Probability Question: A lottery has $25$ million participants. Calculate the expected rounds to get to $5$ participants or less

Question

A lottery has 25 million participants. At each round a random number of participants is selected to participate in the next round. That number is uniformly distributed between 1 and the number of participants left. How many round should be expected on average to get to 5 participants or less? The answer should be one of 22, 23, 24, 25.

My idea: Let $n$ be the number of participants left and $f(n)$ be the expected rounds to get to 5 participants or less. Clearly, $f(5) = 0$, $f(6) = 1$,...and $$f(n) = \frac{1}{n}(f(n-1) + f(n-2) + ... + f(5)) + 1 $$ So I coded it in Python and got result 16.16.

Here is my code:

pre_sum = 0 #this is f(5) + f(6) + ... + f(n-1)
for n in range(6, 25000001):
    #calculate f(n)
    temp = pre_sum/n + 1
    #update pre_sum
    pre_sum += temp

The last temp is 16.16.

I have two questions regarding this problem:

1. Why is my method wrong?
2. Are there any ways to compute this question without coding?

Answer 1

$$\frac{25,000,000}{2^k}\leq 5$$

$$k\geq \frac{log5,000,000}{log2}$$

$$k\geq22.26$$

$$k=23$$

Answer 2

Whoever set the question didn't try it out as you did.

The effects are multiplicative, so the effect on the logarithm is additive. On average, the natural logarithm reduces by $1$ at each step. The natural logarithm of $25000000/5$ is 15.4, so 16 steps are needed. Perhaps my calculation has errors because only whole numbers are used.

Answer 3

As far as your method, it is correct and your answer is almost right. There is a slight mistake which I have shown below. With correction, I get 16.5283.

$f(n) = \frac{1}{n}(f(n) + f(n-1) + f(n-2) + ... + f(6)) + 1$

$\frac{n-1}{n} f(n) = \frac{1}{n}(f(n-1) + f(n-2) + ... + f(6)) + 1$

$f(n) = \frac{1}{n-1}(f(n-1) + f(n-2) + ... + f(6)) + \frac{n}{n-1}$

The reason for changes -

i) when $n$ participants are left, you can again randomly pick $n$ participants for the next round with $\frac{1}{n}$ probability.

ii) The game ends when you get any number less than or equal to $5$.

This is the Python script I ran -

pre_sum = 0
temp = 0
for n in range(6, 25000001):
$\space$ pre_sum += temp
$\space$ temp = pre_sum/(n-1) + n/(n-1)
pre_sum = temp
print(pre_sum)

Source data
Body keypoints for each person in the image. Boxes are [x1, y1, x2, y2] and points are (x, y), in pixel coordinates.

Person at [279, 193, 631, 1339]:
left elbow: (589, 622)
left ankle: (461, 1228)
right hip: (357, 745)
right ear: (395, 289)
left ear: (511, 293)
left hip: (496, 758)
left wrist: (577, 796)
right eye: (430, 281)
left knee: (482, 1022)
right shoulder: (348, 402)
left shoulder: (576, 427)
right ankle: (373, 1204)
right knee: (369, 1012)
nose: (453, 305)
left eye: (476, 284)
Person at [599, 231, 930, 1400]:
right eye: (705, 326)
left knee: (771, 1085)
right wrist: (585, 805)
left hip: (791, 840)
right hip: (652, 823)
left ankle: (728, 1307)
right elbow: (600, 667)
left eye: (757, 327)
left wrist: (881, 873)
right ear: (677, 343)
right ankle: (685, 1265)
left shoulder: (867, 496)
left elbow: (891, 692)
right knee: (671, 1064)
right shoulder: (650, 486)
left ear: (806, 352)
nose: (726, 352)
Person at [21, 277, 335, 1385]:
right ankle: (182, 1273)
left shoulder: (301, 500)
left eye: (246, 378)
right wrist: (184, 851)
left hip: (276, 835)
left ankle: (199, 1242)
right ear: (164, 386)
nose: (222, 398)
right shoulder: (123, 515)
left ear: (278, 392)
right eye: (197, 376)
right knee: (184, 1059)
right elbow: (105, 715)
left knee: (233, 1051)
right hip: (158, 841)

---

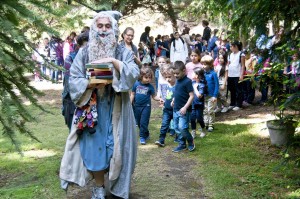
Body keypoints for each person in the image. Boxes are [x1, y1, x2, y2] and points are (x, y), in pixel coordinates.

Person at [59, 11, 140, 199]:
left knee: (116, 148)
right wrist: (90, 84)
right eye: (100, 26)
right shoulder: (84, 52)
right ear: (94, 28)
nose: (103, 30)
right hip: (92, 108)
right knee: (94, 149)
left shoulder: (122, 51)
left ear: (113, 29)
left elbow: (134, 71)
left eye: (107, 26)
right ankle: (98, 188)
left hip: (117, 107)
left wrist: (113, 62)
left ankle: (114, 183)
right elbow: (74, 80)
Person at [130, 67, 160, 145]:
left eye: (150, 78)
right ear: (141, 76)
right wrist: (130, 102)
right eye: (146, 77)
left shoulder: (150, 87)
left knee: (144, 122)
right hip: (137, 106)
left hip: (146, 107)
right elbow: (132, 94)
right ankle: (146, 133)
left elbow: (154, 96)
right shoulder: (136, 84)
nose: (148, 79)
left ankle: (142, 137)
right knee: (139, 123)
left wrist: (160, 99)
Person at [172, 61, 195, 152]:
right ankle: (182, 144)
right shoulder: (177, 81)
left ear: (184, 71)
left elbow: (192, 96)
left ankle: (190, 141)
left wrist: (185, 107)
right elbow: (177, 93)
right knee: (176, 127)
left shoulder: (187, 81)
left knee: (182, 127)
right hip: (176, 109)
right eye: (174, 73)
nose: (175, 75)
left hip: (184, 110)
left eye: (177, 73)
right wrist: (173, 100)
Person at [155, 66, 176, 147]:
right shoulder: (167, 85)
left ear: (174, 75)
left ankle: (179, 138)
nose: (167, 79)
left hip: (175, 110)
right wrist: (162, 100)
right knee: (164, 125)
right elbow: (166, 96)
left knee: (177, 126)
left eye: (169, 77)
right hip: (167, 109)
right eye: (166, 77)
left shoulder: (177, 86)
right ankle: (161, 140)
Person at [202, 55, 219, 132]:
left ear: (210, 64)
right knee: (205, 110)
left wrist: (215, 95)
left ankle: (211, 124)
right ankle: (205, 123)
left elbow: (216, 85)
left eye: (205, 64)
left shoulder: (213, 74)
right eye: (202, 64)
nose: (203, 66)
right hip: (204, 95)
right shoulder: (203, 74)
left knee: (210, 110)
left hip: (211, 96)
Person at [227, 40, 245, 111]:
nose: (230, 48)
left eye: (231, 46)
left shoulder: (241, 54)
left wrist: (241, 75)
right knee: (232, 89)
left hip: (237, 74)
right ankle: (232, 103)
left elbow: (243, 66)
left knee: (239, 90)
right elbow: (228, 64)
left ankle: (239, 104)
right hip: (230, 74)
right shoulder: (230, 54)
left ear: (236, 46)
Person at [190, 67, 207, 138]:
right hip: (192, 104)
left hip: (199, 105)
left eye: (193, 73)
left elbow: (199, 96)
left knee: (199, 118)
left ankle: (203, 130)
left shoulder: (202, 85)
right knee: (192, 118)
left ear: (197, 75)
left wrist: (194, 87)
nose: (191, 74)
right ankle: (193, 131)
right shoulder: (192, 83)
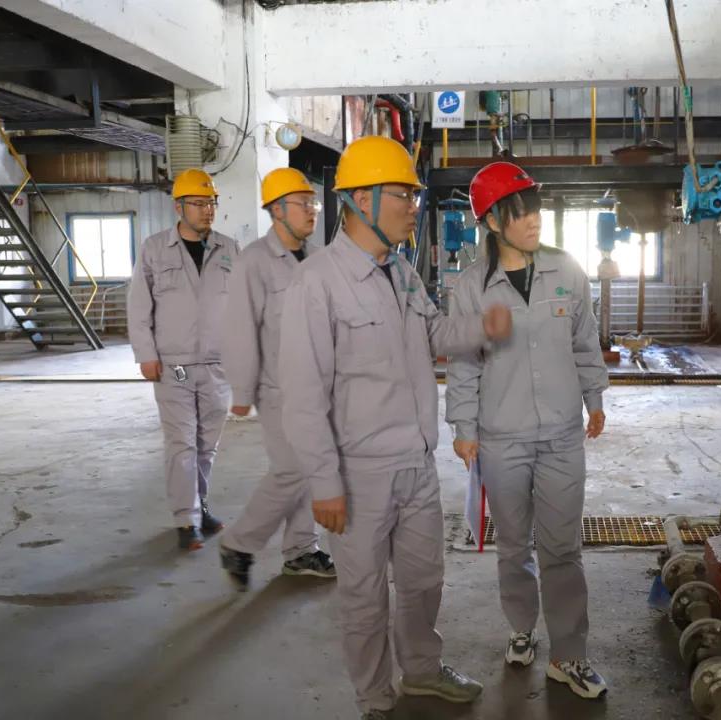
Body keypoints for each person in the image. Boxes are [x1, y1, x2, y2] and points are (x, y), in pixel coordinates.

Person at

...

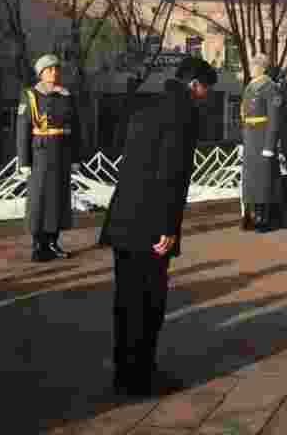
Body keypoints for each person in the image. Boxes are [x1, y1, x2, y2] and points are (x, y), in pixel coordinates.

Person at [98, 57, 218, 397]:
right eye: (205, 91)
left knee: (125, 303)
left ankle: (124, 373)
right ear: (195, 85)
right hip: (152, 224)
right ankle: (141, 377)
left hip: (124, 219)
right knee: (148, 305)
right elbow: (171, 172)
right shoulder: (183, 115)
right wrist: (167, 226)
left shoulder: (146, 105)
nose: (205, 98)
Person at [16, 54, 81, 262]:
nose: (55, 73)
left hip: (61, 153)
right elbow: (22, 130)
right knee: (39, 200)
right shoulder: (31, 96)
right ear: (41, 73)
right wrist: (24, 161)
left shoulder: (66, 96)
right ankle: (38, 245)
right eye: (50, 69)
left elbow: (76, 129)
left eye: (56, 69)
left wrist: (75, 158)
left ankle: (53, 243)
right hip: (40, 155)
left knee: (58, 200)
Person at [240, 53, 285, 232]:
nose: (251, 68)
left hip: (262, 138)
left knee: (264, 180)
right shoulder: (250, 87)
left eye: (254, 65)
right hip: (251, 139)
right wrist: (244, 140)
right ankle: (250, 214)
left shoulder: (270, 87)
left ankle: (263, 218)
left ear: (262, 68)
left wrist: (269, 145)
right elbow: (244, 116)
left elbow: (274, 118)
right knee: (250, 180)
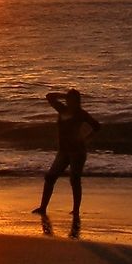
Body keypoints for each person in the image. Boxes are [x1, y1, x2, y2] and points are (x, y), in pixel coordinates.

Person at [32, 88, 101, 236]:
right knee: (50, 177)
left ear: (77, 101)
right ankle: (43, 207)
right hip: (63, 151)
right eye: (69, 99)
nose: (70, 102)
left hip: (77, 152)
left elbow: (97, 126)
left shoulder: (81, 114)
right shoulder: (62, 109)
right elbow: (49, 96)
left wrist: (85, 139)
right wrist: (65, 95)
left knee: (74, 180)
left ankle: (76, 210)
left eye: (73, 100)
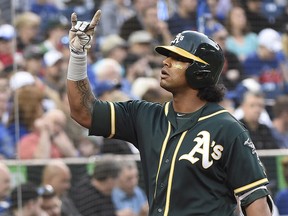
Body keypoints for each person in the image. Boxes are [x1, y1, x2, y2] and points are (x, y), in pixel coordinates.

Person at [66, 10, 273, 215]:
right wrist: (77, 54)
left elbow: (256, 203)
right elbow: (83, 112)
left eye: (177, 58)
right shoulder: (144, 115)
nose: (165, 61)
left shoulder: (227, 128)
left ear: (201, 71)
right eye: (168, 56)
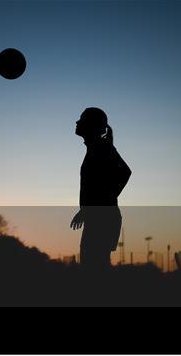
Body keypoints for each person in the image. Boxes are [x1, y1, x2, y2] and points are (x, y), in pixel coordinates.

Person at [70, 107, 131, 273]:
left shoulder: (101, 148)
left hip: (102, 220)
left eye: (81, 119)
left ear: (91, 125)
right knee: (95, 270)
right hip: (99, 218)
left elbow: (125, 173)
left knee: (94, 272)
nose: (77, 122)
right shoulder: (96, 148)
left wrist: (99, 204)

What needs to be done:
In the lottery thread, why does the corrected recurrence in Answer 3 include f(n) itself inside the sum on the right-hand side?

Solution:
When n participants are left, the next round can again select all n participants, and that happens with probability 1/n. The term f(n) therefore belongs in the average alongside f(n-1) through f(6).